(Excerpted text)

Environmental and public health groups filed suit against the Food and Drug Administration last week to stop farmers from routinely adding antibiotics to livestock feed.
Author
We have known this problem was coming since the dawn of modern antibiotics. In accepting the Nobel Prize in 1945 for his discoveries related to penicillin, Sir Alexander Fleming said, “There is danger that the ignorant man may easily under dose himself and, by exposing his microbes to non-lethal quantities of the drug, make them resistant.” Today we have a mountain of scientific evidence showing that feeding livestock low-dose antibiotics leads to resistant bacteria and that these “superbugs” can spread to humans. Interestingly, after the European Union banned the use of growth-promoting antibiotics in livestock, the average daily weight gain of pigs in Denmark (the world’s largest pork-exporting country) actually went up.
I was surprised to learn:
There is no scientific explanation of why low doses of antibiotics promote growth. In fact, there are some studies that suggest they have little or no effect under modern farming conditions.
Going forward:
For the first time the FDA’s decision to allow the use of growth promoting antibiotics in livestock is coming under attack from two fronts. Congresswoman Louise Slaughter (D-N.Y.) has reintroduced The Preservation of Antibiotics for Medical Treatment Act. And the Natural Resources Defense Council and other environmental groups have launched a lawsuit requesting that the FDA act.
Freelance Journalist
Antibiotic resistant bacteria are regularly found in meat purchased at supermarkets, a fact that has gotten plenty of attention in the media. You might think buying organic meat is safer, as organic producers abstain from routine antibiotic use. However, scientific studies have found mixed results. “Unfortunately, this is an ecologic problem,” said Lance Price, who studies the spread of antibiotic resistant bacteria. In other words, once antibiotic-resistant bacteria are in the environment, they can spread through any number of potential routes, such as slaughterhouses or farm workers.

(End Excerpted text)
(Data provided)

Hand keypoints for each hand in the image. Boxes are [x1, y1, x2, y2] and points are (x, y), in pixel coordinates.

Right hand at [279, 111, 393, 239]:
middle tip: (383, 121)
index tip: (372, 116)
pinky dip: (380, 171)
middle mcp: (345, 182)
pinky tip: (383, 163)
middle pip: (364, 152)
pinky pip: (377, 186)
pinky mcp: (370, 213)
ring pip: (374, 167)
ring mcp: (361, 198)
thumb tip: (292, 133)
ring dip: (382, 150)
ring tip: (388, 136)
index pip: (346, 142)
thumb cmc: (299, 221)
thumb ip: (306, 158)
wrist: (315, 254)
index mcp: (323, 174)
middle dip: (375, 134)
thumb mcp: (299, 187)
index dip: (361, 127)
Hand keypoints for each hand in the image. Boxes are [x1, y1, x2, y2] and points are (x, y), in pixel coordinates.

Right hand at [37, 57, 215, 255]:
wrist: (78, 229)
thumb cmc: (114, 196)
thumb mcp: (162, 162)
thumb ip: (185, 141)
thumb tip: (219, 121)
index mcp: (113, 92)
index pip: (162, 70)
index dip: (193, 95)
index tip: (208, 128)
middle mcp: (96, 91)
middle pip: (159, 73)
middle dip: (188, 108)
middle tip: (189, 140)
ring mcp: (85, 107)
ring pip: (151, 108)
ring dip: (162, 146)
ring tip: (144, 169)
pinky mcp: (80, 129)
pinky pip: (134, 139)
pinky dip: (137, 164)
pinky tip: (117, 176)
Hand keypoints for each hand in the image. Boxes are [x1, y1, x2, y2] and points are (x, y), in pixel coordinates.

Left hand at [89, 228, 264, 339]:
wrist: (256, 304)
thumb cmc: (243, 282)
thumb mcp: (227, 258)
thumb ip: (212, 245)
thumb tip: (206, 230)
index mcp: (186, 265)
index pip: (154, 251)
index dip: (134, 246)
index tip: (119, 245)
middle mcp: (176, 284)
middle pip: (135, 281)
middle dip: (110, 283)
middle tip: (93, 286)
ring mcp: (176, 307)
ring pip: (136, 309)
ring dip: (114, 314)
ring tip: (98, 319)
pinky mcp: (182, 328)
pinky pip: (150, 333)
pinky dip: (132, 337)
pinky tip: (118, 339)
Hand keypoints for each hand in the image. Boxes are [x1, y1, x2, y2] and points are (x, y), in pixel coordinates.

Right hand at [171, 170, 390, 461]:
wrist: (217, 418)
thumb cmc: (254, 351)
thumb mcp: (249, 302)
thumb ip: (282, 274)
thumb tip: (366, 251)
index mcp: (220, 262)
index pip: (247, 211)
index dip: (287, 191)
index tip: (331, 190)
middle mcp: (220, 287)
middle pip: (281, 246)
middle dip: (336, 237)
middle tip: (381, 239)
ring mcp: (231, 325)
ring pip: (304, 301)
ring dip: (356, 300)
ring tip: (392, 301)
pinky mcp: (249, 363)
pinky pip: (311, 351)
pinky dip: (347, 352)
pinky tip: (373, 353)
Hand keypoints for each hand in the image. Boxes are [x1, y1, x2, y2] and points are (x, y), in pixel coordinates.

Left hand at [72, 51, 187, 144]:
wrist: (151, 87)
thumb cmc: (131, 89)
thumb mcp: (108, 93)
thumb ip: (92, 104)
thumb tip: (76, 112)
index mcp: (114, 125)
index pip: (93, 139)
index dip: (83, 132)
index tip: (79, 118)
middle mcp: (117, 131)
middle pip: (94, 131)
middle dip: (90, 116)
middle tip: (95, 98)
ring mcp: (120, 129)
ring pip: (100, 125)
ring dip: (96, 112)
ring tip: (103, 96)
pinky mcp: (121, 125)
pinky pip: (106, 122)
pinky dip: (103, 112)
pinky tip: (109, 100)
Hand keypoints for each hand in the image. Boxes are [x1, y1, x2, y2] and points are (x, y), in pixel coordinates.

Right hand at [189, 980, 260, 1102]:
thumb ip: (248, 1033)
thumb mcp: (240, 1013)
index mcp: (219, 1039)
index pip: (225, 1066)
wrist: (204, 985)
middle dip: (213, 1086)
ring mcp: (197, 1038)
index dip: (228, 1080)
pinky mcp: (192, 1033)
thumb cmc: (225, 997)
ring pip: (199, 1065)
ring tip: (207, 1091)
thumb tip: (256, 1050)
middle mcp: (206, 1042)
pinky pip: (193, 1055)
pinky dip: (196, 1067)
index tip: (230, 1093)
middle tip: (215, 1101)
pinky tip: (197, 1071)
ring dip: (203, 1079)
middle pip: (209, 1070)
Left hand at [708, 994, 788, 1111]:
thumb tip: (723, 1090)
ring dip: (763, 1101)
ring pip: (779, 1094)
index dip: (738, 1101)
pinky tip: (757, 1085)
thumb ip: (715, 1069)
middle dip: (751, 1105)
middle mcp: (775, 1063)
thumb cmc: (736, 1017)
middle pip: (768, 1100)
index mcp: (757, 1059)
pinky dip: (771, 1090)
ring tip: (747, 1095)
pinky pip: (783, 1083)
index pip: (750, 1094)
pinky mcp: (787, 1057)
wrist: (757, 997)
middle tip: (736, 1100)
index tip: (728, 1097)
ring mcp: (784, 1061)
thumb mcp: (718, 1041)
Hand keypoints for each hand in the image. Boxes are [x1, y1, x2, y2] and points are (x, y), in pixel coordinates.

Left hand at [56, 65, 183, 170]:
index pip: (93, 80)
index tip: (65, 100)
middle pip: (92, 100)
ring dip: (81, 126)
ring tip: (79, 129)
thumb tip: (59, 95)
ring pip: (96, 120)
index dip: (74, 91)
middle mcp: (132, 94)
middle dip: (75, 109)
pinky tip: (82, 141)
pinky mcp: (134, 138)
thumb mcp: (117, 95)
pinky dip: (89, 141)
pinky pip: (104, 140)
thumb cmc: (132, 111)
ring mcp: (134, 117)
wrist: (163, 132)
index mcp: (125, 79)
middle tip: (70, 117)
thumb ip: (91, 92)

(End Data provided)

### What is needed
In the text about antibiotics in livestock feed, why might organic meat not protect buyers from antibiotic-resistant bacteria? Answer in one to three sentences.

### Exercise solution
Antibiotic resistance is an ecologic problem. Once resistant bacteria are in the environment, they can spread through many routes, such as slaughterhouses or farm workers. Meat from organic producers, who avoid routine antibiotic use, can still pick them up, and scientific studies have found mixed results.